When Vladimir Putin refused these conditions, the reset was off, the vituperative abuse, duplicity and betrayals on. In keeping, Clinton has since taken to calling Putin “Hitler” and has done much to urge this ridiculous paranoia on far too many of us.

We need a reset in Russian-American relations, all right—as in urgently, given the danger of conflict conjured of thin air but now as real as it gets. Anyone counting on Clinton to get this done must explain to all in the comment box.

Two, there is the Middle East, and previous columns have covered Clinton’s record sufficiently. Clinton is one among many in this case, but she exerted a major influence on Obama’s decision to mount a coup from the air in Libya and then attempt more or less the same in Syria. That makes two secular governments, however extensive their faults, in a region rather short of them.

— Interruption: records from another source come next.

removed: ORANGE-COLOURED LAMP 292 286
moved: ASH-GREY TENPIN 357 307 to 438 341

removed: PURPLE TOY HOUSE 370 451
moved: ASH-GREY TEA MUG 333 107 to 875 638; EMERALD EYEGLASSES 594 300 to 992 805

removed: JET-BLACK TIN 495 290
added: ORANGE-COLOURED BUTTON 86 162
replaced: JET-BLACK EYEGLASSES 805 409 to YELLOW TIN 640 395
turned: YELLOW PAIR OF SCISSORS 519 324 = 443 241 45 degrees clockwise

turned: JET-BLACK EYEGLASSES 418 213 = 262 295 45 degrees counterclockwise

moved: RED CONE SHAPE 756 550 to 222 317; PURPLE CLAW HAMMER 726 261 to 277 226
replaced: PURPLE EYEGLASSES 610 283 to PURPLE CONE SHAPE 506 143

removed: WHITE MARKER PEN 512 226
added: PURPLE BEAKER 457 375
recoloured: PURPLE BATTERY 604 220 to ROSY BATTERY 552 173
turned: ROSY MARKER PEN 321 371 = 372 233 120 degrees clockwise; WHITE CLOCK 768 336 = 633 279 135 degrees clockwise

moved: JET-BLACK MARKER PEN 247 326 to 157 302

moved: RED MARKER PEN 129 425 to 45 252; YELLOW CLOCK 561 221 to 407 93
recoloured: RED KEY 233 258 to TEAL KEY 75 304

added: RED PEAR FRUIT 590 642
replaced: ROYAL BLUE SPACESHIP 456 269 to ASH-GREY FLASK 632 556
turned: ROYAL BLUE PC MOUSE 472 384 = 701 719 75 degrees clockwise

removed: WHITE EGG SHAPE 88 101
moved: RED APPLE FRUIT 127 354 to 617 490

We should remind ourselves, when considering Clinton’s hostility to Iran, that it is the most democratic nation in the region by magnitudes.

President and Commander-in-Chief HRC with a hand directly on Washington’s Middle East policy? Opposing this is what I mean by “urgent,” too.

Finally, there is Clinton’s position on trade. She is all over the place on this question, but before going any further, a clarification. Free trade and the various trade agreements Clinton has supported over the years are not the same thing. To oppose the latter is not to oppose the former.

Free trade as structured in the interest of whom is the question we need to ask. In the Clinton case, free trade agreements are the instrument by which Washington extends its global domination on the economic side. This takes the form of the neoliberal order, an order that cannot tolerate exceptions. Every time Clinton (or anyone else in Washington, to be fair) bobs and weaves on trade questions, look for the neoliberal within.

Dan Kaufman, a labor writer in Wisconsin, published an excellent opinion piece on the trade question and Clinton’s positions—many and varied—in Sunday’s New York Times. It turns out that her recent opposition to the Trans-Pacific Partnership, after hailing it as “the gold standard” for FTAs, is only one instance of duplicity among many.

My favorite concerns the FTA signed with Colombia in 2011, when Clinton was secretary of state. “I will do everything I can to urge the Congress to reject the Colombia agreement,” Clinton promised a gathering of communications workers at the time. In the releases of Clinton’s emails last year, we learned that she was simultaneously lobbying hard among members of Congress to get the pact passed—assuring them, among other things, that the rights of Colombian workers would equal or exceed those of U.S. workers.

Kaufman concludes this pithy passage thus: “According to Escuela Nacional Sindical, a Colombian labor rights group, 105 union activists have been assassinated since the agreement passed.” This is more than 20 a year on average, which computes to nearly a couple of murders a month.

With the TPP now pending—along with a similar accord across the Atlantic—what happens in the trade sphere during the next presidency will hit home very squarely in many American households. Once again, urgency. Wouldn’t those posing the questions noted at the start of this column like to see someone more given to principle than deceit address the issues certain to arise?

As to the question of who would be the best candidate, we are all free to do as we choose. As we do we define who we are. Forget about labels—Democrat, socialist, democratic socialist, socialist feminist. These mean nothing. Our choices make us, and we must all be prepared to take responsibility for our choices and what we make ourselves when we make them.